▶ Your instructions: Search each line below for "sind", then return the lines where it appears.

▶ Data section:
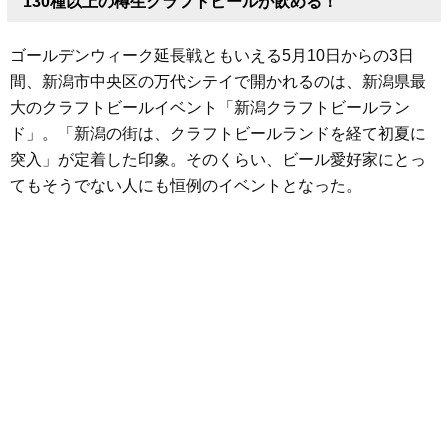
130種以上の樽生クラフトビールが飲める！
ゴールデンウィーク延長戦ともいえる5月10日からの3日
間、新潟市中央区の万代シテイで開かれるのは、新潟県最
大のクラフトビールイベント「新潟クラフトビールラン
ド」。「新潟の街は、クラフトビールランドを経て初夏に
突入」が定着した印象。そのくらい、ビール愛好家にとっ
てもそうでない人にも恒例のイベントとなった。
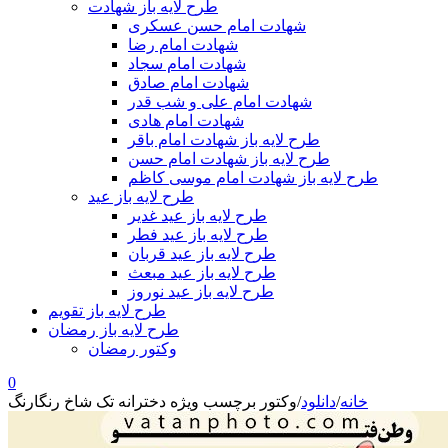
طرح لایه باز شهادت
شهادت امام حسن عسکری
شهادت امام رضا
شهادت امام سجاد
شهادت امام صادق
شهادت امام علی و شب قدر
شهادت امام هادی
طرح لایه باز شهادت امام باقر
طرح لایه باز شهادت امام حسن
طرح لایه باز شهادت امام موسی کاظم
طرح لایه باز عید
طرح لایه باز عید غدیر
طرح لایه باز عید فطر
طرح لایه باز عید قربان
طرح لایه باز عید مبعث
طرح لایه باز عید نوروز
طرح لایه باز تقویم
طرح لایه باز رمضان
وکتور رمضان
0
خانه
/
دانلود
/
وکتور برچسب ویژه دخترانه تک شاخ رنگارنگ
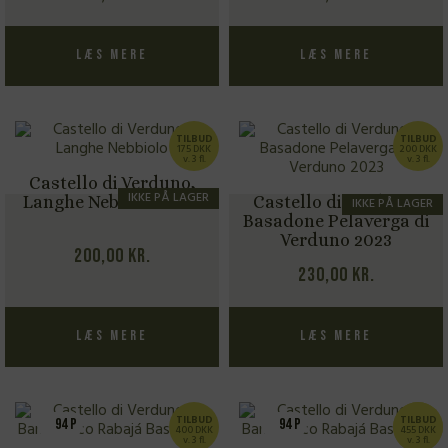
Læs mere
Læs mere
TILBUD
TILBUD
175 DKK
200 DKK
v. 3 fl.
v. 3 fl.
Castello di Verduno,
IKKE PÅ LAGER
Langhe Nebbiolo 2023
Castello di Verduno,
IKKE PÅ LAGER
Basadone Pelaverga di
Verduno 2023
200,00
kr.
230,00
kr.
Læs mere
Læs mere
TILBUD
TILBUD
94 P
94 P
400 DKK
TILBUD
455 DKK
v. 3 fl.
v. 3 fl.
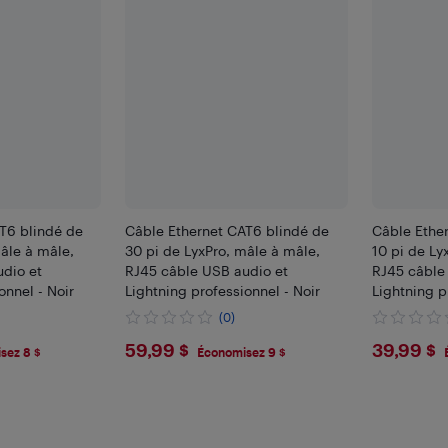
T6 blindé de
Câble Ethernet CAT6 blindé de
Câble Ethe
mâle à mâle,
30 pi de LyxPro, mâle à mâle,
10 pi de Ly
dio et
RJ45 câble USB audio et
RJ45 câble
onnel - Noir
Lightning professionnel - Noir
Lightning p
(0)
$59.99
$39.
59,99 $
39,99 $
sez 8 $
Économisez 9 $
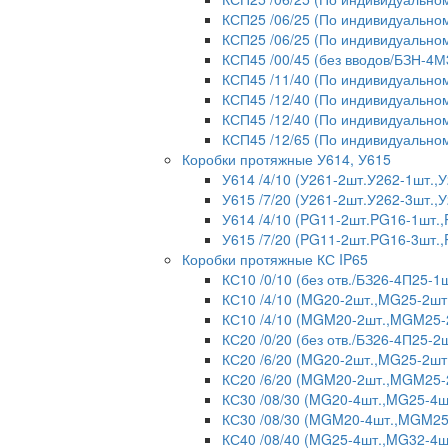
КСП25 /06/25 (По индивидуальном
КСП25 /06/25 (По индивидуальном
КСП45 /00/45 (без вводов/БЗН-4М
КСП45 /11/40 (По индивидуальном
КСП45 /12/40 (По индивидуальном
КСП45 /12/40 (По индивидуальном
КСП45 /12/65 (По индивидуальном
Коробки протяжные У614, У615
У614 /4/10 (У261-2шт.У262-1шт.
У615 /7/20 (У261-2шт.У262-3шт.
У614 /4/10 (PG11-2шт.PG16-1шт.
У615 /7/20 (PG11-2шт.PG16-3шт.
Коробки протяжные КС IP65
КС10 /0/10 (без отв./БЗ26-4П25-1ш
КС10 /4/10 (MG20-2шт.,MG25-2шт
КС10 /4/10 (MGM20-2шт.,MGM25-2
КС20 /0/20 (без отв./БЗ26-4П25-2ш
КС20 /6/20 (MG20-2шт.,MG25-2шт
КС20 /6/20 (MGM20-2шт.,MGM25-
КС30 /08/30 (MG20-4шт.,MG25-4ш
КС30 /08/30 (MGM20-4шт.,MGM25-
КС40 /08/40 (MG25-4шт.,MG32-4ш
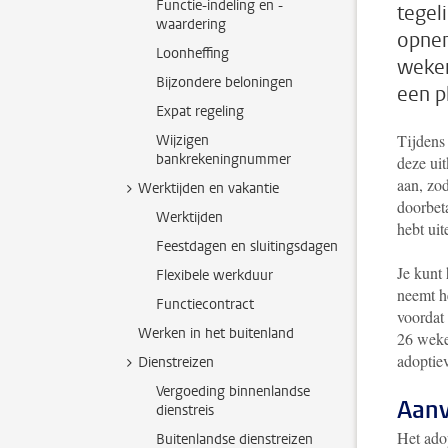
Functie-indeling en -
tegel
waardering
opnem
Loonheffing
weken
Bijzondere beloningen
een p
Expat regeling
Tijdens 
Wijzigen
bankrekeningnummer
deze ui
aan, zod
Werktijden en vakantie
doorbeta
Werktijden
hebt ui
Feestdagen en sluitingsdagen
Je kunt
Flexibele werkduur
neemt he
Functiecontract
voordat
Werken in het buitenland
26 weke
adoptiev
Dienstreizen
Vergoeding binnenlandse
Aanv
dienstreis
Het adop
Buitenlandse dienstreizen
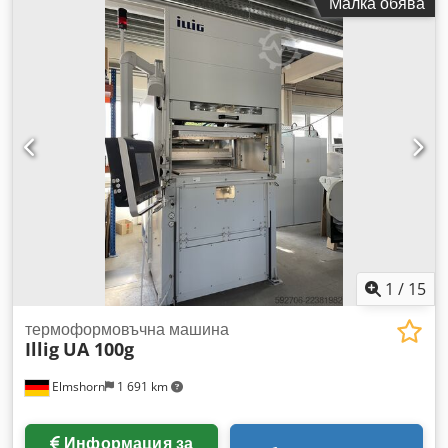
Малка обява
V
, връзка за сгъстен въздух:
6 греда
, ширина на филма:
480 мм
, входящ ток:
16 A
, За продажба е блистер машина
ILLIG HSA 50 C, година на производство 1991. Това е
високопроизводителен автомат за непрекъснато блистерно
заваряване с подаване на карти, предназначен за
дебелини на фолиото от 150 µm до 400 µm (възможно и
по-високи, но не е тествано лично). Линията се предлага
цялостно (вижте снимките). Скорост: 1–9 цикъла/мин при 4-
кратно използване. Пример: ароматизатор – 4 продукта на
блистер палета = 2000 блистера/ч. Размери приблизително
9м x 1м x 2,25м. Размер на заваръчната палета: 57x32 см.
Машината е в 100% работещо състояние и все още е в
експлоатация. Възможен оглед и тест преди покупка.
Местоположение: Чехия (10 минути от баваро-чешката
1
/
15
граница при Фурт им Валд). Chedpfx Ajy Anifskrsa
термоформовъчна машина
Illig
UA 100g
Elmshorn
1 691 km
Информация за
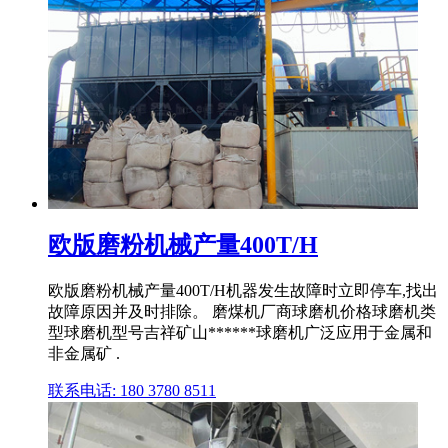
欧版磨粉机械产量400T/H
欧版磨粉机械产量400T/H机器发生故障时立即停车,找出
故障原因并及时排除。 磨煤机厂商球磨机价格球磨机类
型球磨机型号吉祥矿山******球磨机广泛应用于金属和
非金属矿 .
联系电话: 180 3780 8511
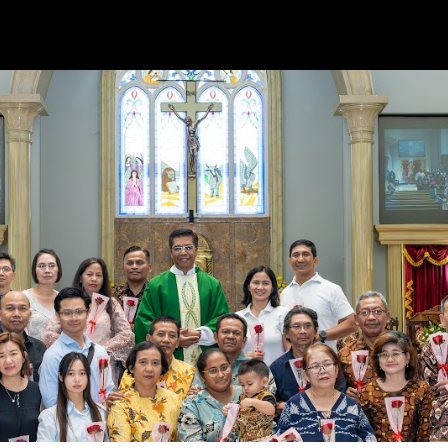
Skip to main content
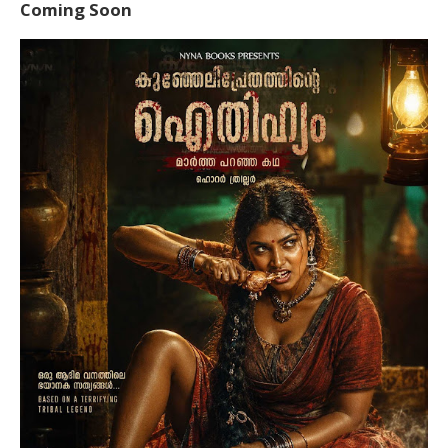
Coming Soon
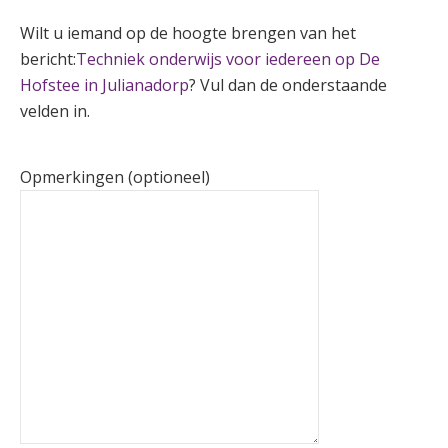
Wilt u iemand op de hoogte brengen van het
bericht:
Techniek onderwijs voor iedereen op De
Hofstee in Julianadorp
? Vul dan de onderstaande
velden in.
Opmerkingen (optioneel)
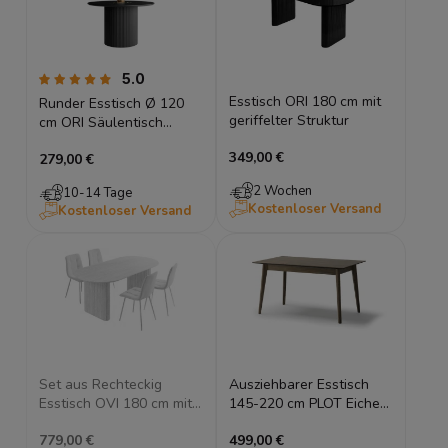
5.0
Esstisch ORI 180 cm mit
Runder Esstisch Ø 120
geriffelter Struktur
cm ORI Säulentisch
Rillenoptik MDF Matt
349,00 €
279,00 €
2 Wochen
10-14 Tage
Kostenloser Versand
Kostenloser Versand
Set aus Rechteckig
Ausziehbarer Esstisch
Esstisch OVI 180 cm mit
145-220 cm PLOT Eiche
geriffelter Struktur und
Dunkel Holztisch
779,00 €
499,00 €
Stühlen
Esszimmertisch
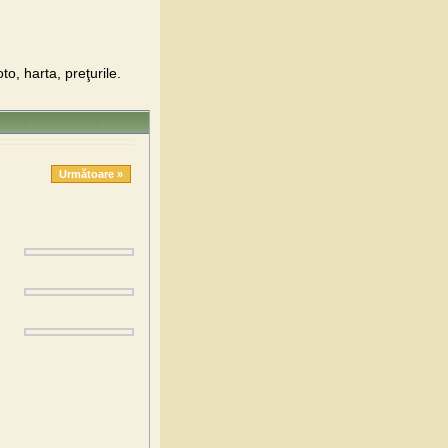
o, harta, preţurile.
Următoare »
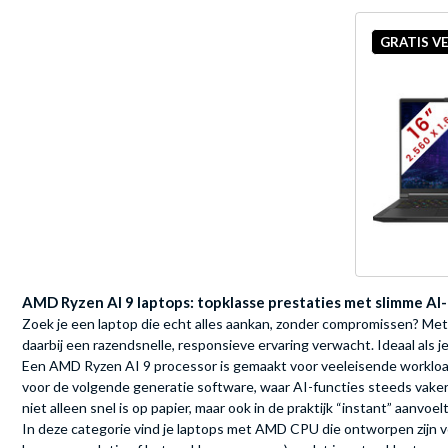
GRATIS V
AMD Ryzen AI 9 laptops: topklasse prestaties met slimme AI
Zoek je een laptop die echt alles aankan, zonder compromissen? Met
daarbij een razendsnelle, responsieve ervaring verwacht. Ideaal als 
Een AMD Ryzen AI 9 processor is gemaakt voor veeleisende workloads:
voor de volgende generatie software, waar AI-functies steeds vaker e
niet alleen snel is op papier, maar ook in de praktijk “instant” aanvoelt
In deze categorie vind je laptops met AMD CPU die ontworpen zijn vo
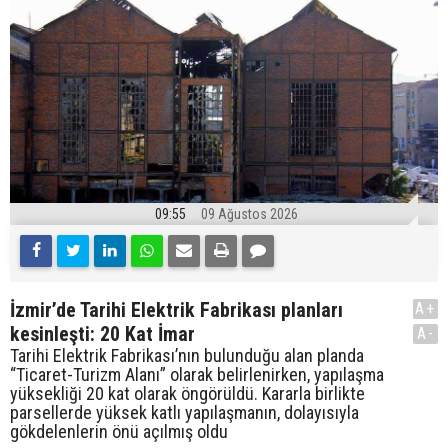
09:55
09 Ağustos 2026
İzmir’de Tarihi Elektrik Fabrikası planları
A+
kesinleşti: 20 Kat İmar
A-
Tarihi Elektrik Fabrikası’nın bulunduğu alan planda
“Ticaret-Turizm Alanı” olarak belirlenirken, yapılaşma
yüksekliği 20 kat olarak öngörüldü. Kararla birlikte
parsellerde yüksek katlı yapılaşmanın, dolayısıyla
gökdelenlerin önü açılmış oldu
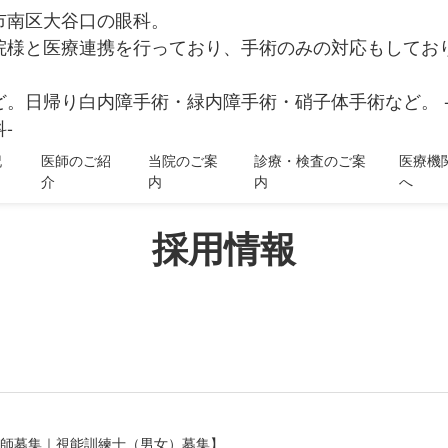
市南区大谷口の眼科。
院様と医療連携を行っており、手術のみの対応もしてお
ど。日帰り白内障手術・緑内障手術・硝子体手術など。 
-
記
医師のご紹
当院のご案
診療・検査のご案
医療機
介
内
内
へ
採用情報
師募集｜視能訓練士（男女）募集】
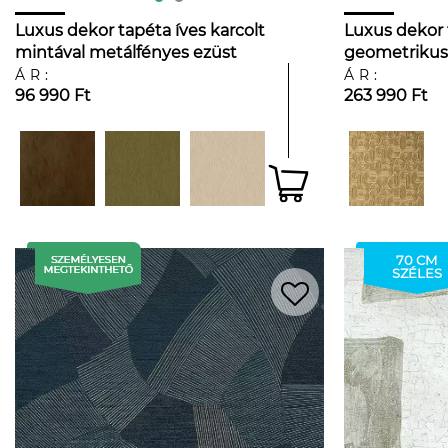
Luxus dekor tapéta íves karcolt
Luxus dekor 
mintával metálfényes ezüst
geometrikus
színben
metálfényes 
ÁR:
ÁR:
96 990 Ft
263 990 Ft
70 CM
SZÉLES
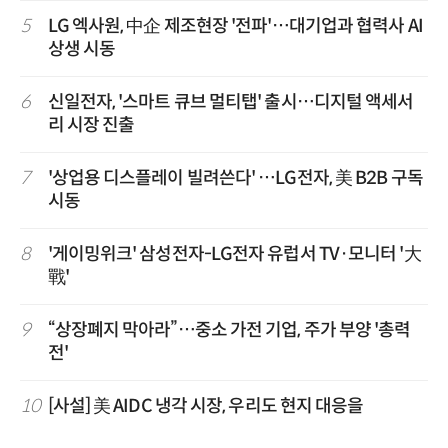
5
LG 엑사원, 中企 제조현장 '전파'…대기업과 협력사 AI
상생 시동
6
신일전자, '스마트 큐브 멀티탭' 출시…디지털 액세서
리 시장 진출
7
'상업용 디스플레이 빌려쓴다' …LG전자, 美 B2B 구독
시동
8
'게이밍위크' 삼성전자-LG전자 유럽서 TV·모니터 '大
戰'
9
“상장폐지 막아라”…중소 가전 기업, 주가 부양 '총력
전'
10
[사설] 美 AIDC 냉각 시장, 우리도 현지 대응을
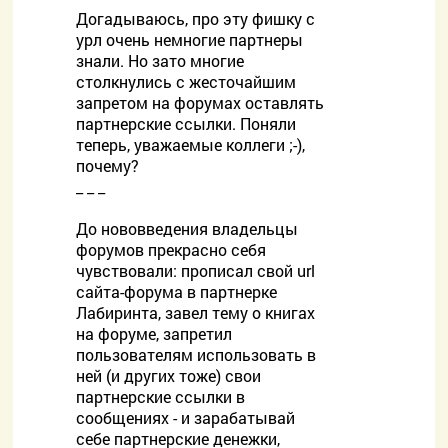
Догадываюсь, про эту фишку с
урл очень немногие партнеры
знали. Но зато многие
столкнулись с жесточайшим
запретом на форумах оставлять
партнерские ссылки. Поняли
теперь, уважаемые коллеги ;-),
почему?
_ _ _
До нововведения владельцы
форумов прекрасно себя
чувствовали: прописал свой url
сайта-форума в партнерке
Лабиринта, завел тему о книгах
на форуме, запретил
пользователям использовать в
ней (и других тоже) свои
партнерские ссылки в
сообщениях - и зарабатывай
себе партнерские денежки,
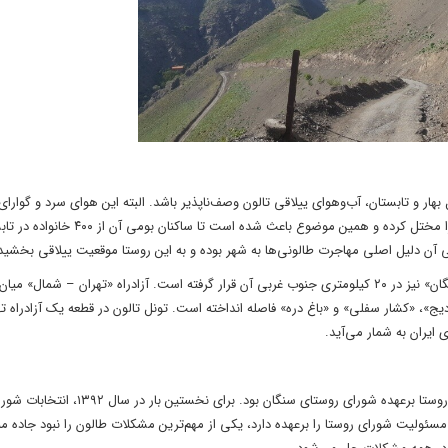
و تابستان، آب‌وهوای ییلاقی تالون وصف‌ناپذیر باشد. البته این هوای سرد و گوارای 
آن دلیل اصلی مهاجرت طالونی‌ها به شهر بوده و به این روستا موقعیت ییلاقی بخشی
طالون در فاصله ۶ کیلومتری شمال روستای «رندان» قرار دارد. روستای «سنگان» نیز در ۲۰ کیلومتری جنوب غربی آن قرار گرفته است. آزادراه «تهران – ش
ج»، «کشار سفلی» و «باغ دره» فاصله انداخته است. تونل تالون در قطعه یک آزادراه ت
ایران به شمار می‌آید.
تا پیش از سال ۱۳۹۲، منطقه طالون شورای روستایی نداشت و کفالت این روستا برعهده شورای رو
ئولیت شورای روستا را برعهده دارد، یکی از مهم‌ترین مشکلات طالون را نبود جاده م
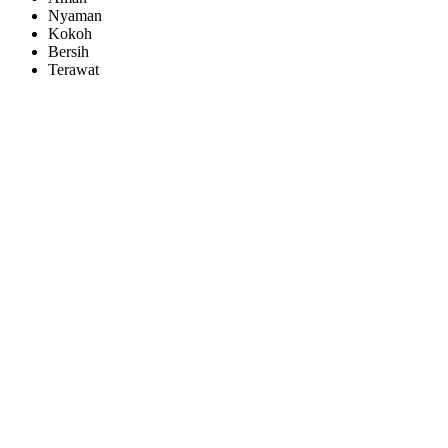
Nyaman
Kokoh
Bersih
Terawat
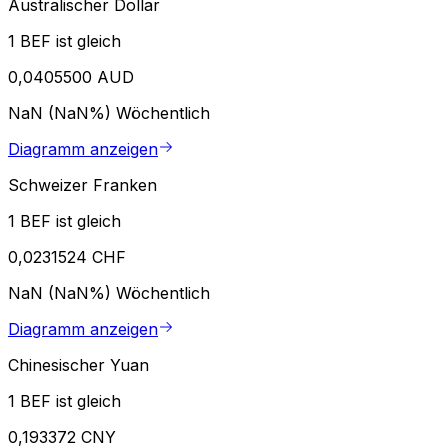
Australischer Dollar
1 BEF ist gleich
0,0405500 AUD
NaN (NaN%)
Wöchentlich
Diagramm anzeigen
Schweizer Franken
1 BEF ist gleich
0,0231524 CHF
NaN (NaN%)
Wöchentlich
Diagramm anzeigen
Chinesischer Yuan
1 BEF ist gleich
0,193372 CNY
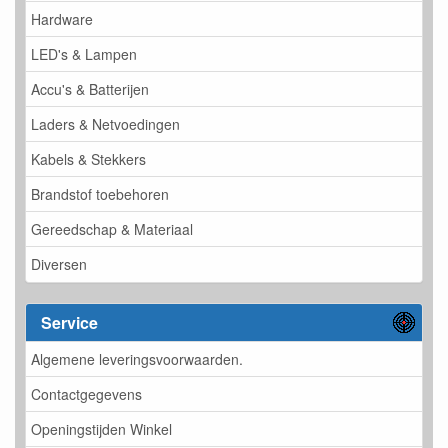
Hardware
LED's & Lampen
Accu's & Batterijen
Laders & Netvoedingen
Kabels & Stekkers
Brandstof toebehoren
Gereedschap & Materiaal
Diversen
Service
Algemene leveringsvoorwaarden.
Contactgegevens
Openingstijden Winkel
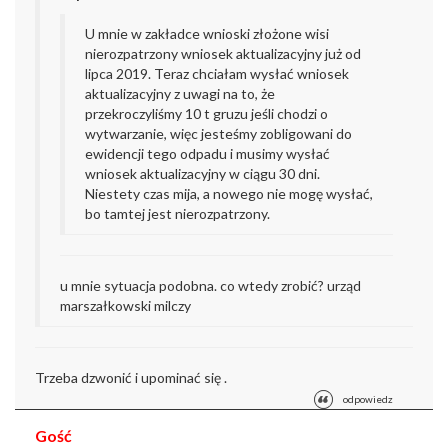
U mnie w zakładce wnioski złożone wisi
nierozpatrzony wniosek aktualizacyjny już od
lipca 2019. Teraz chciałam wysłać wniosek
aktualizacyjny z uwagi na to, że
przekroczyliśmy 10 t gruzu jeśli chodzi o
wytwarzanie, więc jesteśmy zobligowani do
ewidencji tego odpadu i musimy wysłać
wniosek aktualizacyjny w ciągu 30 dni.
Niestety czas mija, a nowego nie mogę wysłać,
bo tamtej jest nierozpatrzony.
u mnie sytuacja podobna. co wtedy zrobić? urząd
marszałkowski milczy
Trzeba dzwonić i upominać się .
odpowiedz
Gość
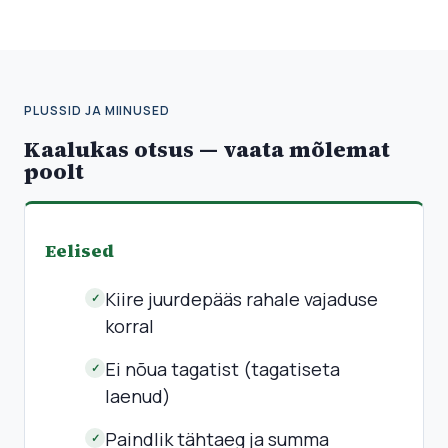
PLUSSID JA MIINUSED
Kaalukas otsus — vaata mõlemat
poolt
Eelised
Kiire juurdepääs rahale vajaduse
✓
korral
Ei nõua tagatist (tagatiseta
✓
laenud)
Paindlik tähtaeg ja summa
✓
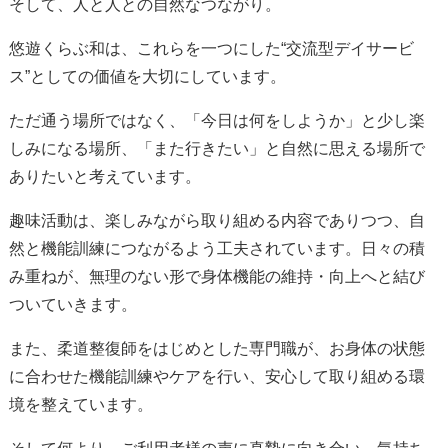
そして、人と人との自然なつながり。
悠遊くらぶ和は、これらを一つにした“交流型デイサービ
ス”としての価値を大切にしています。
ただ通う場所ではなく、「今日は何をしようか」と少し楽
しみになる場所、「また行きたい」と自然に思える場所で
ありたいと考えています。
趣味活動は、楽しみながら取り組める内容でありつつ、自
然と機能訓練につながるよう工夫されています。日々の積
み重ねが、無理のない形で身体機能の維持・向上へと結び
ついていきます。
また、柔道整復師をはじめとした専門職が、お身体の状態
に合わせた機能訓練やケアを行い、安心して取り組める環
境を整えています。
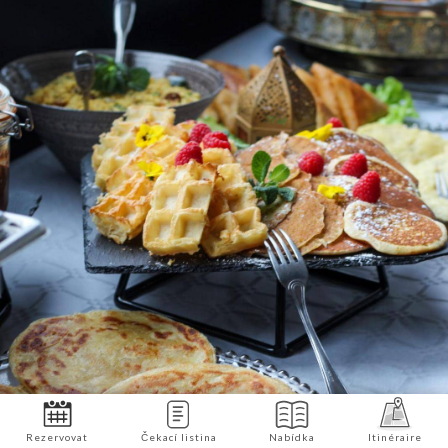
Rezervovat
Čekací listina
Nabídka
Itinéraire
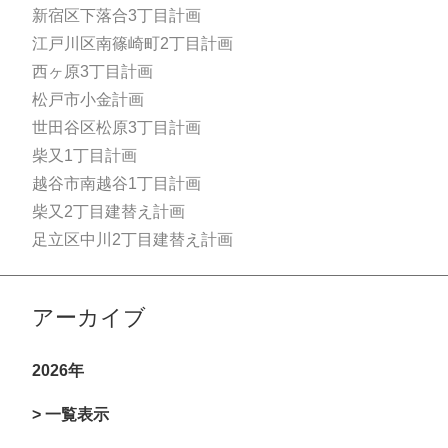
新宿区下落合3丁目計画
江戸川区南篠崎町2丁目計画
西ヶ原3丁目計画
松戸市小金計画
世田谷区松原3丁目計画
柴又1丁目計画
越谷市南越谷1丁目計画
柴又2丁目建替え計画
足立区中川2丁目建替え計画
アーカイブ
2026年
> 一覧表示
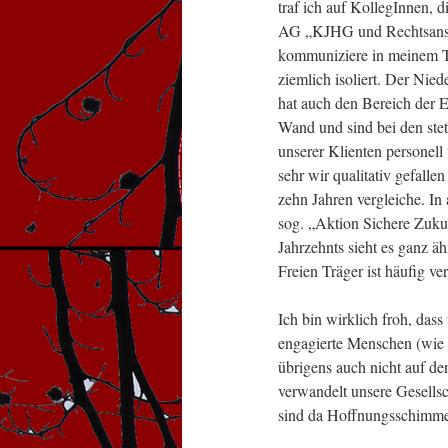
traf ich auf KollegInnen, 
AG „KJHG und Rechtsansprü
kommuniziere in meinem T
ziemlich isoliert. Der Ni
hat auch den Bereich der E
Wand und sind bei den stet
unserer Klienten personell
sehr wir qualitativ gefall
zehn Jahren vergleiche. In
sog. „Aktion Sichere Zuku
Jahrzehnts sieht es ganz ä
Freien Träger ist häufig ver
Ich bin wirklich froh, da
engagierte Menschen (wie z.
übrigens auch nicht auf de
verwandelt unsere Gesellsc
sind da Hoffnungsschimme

▶ Reply to the exercise:
Wand und sind bei den stet
sind da Hoffnungsschimme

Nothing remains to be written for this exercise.